Client library for the Qdrant vector search engine
Unique: Implements multi-layer error handling with automatic retry at the transport level, connection pooling for efficiency, and detailed error context. Retry logic uses exponential backoff with jitter to avoid thundering herd. Errors are categorized (transient vs. permanent) to determine retry eligibility.
vs others: Provides transparent retry and connection pooling — Pinecone and Weaviate require manual retry logic or external libraries like tenacity, while qdrant-client handles resilience transparently.
via “request timeout and connection configuration”
Python Client SDK for the Mistral AI API.
Unique: Exposes httpx configuration options directly at client initialization, allowing developers to tune network behavior without wrapping or subclassing
vs others: More flexible than fixed defaults but requires manual configuration; less opinionated than frameworks that provide sensible defaults
via “connection pooling and persistent session management”
** - Interact with [StarRocks](https://www.starrocks.io/)

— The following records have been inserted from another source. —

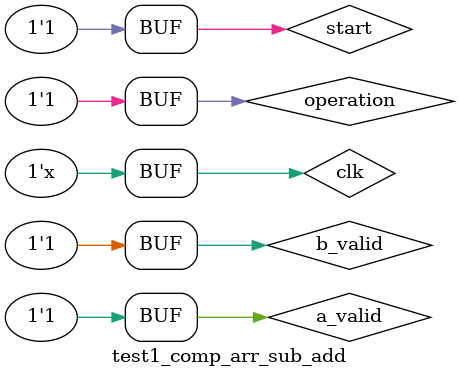
<source format=v>
`timescale 1ns / 1ps


module test1_comp_arr_sub_add;

	// Inputs
	reg clk;
	reg a_valid;
	reg b_valid;
	reg start;
	reg operation;

	// Outputs
	wire valid;

	// Instantiate the Unit Under Test (UUT)
	complex_array_sub_add uut (
		.clk(clk), 
		.a_valid(a_valid), 
		.b_valid(b_valid), 
		.start(start), 
		.valid(valid), 
		.operation(operation)
	);

	initial begin
		// Initialize Inputs
		clk = 0;
		a_valid = 0;
		b_valid = 0;
		start = 0;
		operation = 0;

		// Wait 100 ns for global reset to finish
		#10;
        start = 1;
		  b_valid=1;
		a_valid=1;
		operation=1;
        
		// Add stimulus here

	end
	always  
	#10 clk=!clk;
      
endmodule


</source>
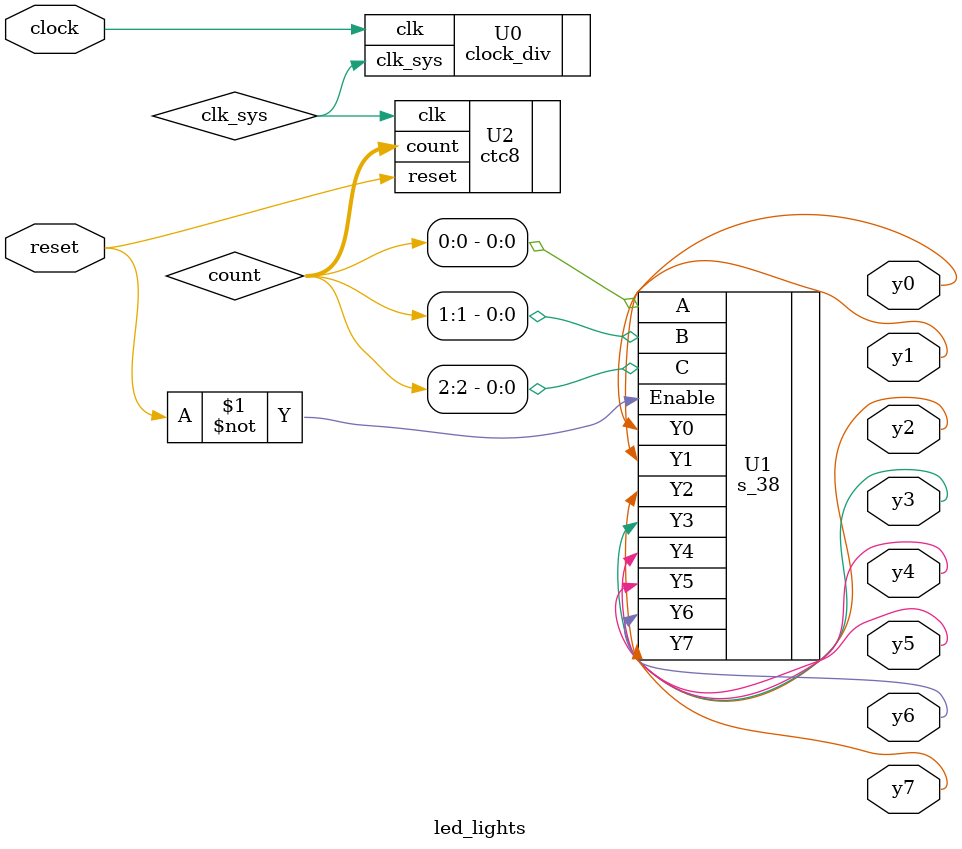
<source format=v>
`timescale 1ns / 1ps


module led_lights(
    clock,
    reset,
    y0,
    y1,
    y2,
    y3,
    y4,
    y5,
    y6,
    y7,
    );
    
    input clock,reset;
    output y0,y1,y2,y3,y4,y5,y6,y7;
    
    wire  clk_sys;
    wire [2:0] count;
    
    // clock
    clock_div  U0(
         .clk(clock),
         .clk_sys(clk_sys)
    );
    
    // 38decoder
    s_38  U1(
        .A(count[0]),
        .B(count[1]),
        .C(count[2]),
        .Enable(~reset),// ÓÉÓÚEG01°å×ÓresetÊÇ¸ßµçÆ½ÓÐÐ§
        .Y0(y0),
        .Y1(y1),
        .Y2(y2),
        .Y3(y3),
        .Y4(y4),
        .Y5(y5),
        .Y6(y6),
        .Y7(y7)
    );
    
    // ctc
    ctc8  U2(
        .clk(clk_sys),
        .reset(reset),// °å×ÓresetÊÇ¸ßµçÆ½ÓÐÐ§
        .count(count)
    );    
endmodule

</source>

Unique: Implements module-level connection persistence with automatic reconnection on failure, eliminating per-query connection overhead while maintaining transparent error recovery, enabling sub-100ms query latency for AI assistant interactions without explicit connection management
vs others: Faster than connection-per-query approaches because it reuses warm connections; more reliable than stateless designs because automatic reconnection handles transient failures transparently without AI assistant awareness
via “connection pooling and multiplexing across multiple servers”
mcp-ui Client SDK
Unique: Provides transparent connection pooling where application code doesn't need to manage individual connections, automatically selecting available connections from the pool
vs others: More efficient than creating new connections per request because it maintains a pool of reusable connections, reducing connection establishment overhead
Building an AI tool with “Connection Configuration With Automatic Retry Timeout And Pooling”?
Submit your artifact →curl unfragile.ai/agents.md | sh© 2026 Unfragile. The platform for software for agents.